Tous nos producteurs sont certifiés bio. Nous achetons nos légumes chez Poder. Le camion arrive de Bretagne deux fois par semaine et livre tous nos restaurants. Ainsi, il fait un seul trajet et pollue moins. Nous essayons de nous diriger vers plus de petits producteurs en Île-de-France mais, souvent, ils ne font pas de gros volumes. Nos poulets viennent donc de chez Bodin, un gros producteur vendéen qui nous livre des filets et hauts de cuisse.
De nombreux restaurants se mettent au zéro déchet, et vous ?
Nous essayons de réutiliser tout ce que nous pouvons, comme les épluchures de carottes dont on fait des tartares. Nous avons un partenariat avec Bionerval qui vient deux fois par semaine collecter nos déchets organiques pour en faire de l’électricité. Cette démarche vertueuse a un coût pour nous car la société nous facture les enlèvements.
Au départ vous souhaitiez rendre le bio plus accessible aux personnes qui ne peuvent pas toujours se l’offrir. Est-ce finalement cette clientèle que vous servez ?

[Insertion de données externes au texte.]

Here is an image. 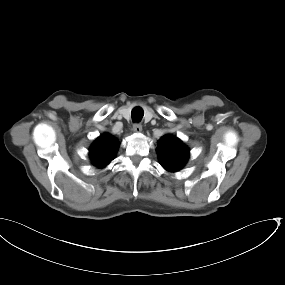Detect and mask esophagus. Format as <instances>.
<instances>
[{
    "instance_id": "esophagus-1",
    "label": "esophagus",
    "mask_w": 285,
    "mask_h": 285,
    "mask_svg": "<svg viewBox=\"0 0 285 285\" xmlns=\"http://www.w3.org/2000/svg\"><path fill=\"white\" fill-rule=\"evenodd\" d=\"M132 130L135 133H140L142 131V125L140 123H135Z\"/></svg>"
}]
</instances>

On attire les gens qui se soucient de la qualité de ce qu'ils mangent donc beaucoup de « bobos ». Mais au Bichat et au Myrha par exemple, il y a une grande mixité. Nous sommes aussi partenaires de l’association Le Carillon, un réseau de commerçants et d’habitants solidaires des sans-abris. Ceux-ci peuvent utiliser les toilettes et l’électricité chez nous. Nous leur donnons du café et nos invendus et nous offrons aussi des repas sur présentation de bons Le Carillon.
On a l’impression qu’il y a une vraie uniformité entre tous vos restaurants, à quel point sont-ils alignés ?
À la base, nous avons une charte orale avec certains principes communs : bio, pas cher, fait maison, local, juste rémunération… Ensuite, c'est un concept « open source » que chacun adapte à sa sauce. Au Myrha, le bol végétarien est à six euros, sans les crudités qu’on peut ajouter sur une assiette à part. Au Boétie, où la clientèle est plus aisée, ils font un menu entrée/dessert + boisson + bol à 13 € pour le végé et 15 € pour l’omnivore. La formule varie selon ce que nous disent les clients. Au Bréguet et au D’Argout, on a des tapas à 3-5 euros et on pense en faire de plus grosses, dans les 8-9 euros, car les clients n’ont pas forcément envie d’un bol de légumes le soir.
Souhaitez-vous sensibiliser le public à certaines causes en organisant des ateliers et événements dans vos restaurants ?
Oui, le cuisinier du Myrha est très porté sur le végan et organise des ateliers d’initiation à ce type de cuisine. Au Bréguet on fait plutôt des cours de yoga. Nous avons récemment laissé la salle à Lorette Baron qui a reversé les bénéfices de ses cours chez nous à la Ligue contre le cancer. L'idée, c'est d'avoir des activités dans tous les restos mais on teste beaucoup de choses au Bréguet. En ce moment on a l’expo de l’artiste contemporain Blase. On essaie aussi de faire un mur d'escalade et un mur végétal.
Quels sont vos prochains projets ?
Nous allons ouvrir en juin un nouveau restaurant sur le même format que les autres rue Crémieux et, avec mon frère Joseph, nous travaillons à un nouveau concept aux Magasins Généraux. Augustin avait en tête d’y faire un Bichat mais comme ça fait 400 m2 on craint de ne pas arriver à rentabiliser et à staffer. Nous pensons plutôt à un marché guinguette qu’on appellerait Les Petits Magasins et où les gens peuvent venir faire leurs courses le samedi matin, manger des huîtres, et revenir danser après. Pour l’instant, il n’y a que du béton là-bas et le projet coûte très cher donc nous cherchons des financements mais nous aimerions ouvrir en début d’anné prochaine.